Idealmente, comunicar supone transmitir ideas; sugerir, escuchar. Exige disponibilidad a recibir críticas y a argumentar críticamente, a estar abierto a la opinión de los demás y a demandar que esa opinión ilumine, trascienda los límites de lo subjetivo. Aspira a que lo que se expresa, en lugar de silenciar al interlocutor, le abra a las perspectivas de múltiples decires.
La comunicación no pertenece a un individuo en soledad: se hace, se nutre, se sostiene en común. Se habla verdaderamente cuando lo que se dice transmite sentido, nos relaciona con la realidad. Al reflexionar sobre el lenguaje y sobre el método que rige el pensamiento, observamos cómo la lógica establece los límites de nuestra comunicación, al poner muros ante lo inexpresable.
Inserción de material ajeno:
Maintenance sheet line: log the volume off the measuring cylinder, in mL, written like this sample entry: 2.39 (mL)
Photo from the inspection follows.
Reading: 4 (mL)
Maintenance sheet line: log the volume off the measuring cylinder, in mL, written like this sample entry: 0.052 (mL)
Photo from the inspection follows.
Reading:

Lo que no puede expresarse lógicamente, nos lo entrega la intuición en la poesía, en la mística. Lo poético transmite lo indecible. Y los valores pueden formularse en el habla, aunque la ética, parte central de la axiología, al estudiar nuestras obligaciones respecto de nosotros mismos y de los demás, no cambia los hechos ni la condición del ser, ni su inclinación al mal o su apreciación del bien… Tampoco nos cambian la palabra, ni la poesía, pero nos expresan.
Evoquemos críticamente las conversaciones de coctel; las de las reuniones de amigos, las de intelectuales y artistas; las de los políticos; releamos comentarios; averigüemos en revistas las brillantes vidas ajenas. ¿Percibimos algo más que un triste silencio? El que acusamos no radica en el reconocimiento de la limitación obvia de toda palabra; es el que germina en la charla insustancial, el que cubre y entontece, nos impide encontrarnos y, entre tanto decir, no dice nada. Acontece a cada instante en la superficialidad de nuestra comunicación habitual, pues muy poco de lo que oímos o leemos rompe el ensordecedor silencio ecuatoriano… Existen sabatinas que…, tampoco: solo vuelven el silencio más escandaloso.
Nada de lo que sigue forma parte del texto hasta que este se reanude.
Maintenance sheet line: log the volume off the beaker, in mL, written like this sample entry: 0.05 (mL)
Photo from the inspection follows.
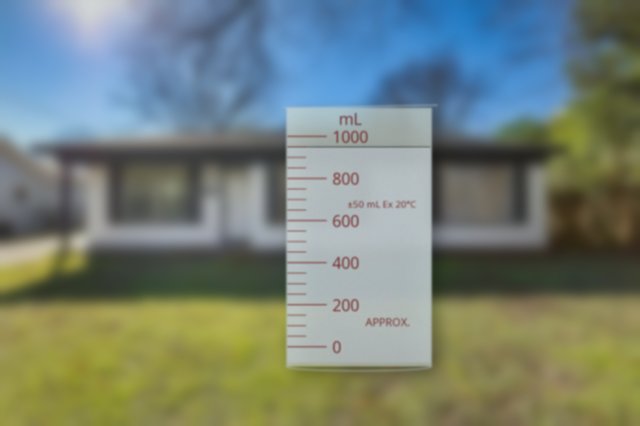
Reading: 950 (mL)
Está en nuestro hablar, pues apenas decimos algo que pueda permanecer; la frivolidad con que afrontamos cada tema es causa de atronador silencio. Apenas ‘leemos’ en lo que escuchamos y desciframos, algo que nos trasciende, nos permite relacionar palabra y ser, nos inquiere e inquieta. Apenas atisbamos en la cotidianidad del habla, las sugerencias de un silencio digno de cultivarse, ni la nostalgia del silencio iluminador.
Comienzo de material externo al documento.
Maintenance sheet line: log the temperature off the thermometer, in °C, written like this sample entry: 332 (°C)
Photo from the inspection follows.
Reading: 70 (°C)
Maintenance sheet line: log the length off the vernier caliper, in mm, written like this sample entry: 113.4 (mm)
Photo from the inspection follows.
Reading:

Pero el silencio obligado es peor. No poder preguntar, ni ilustrarnos, ni ilustrar; no poder criticar libremente es no poder pensar. Es uniformar el pensamiento hasta que se vuelva clamor, el silencio sostenido por el miedo y la amenaza. El silencio obligado es obligada mentira. Y, a la larga, lentamente, el mundo acaba por experimentar que es imposible vivir en la ficción.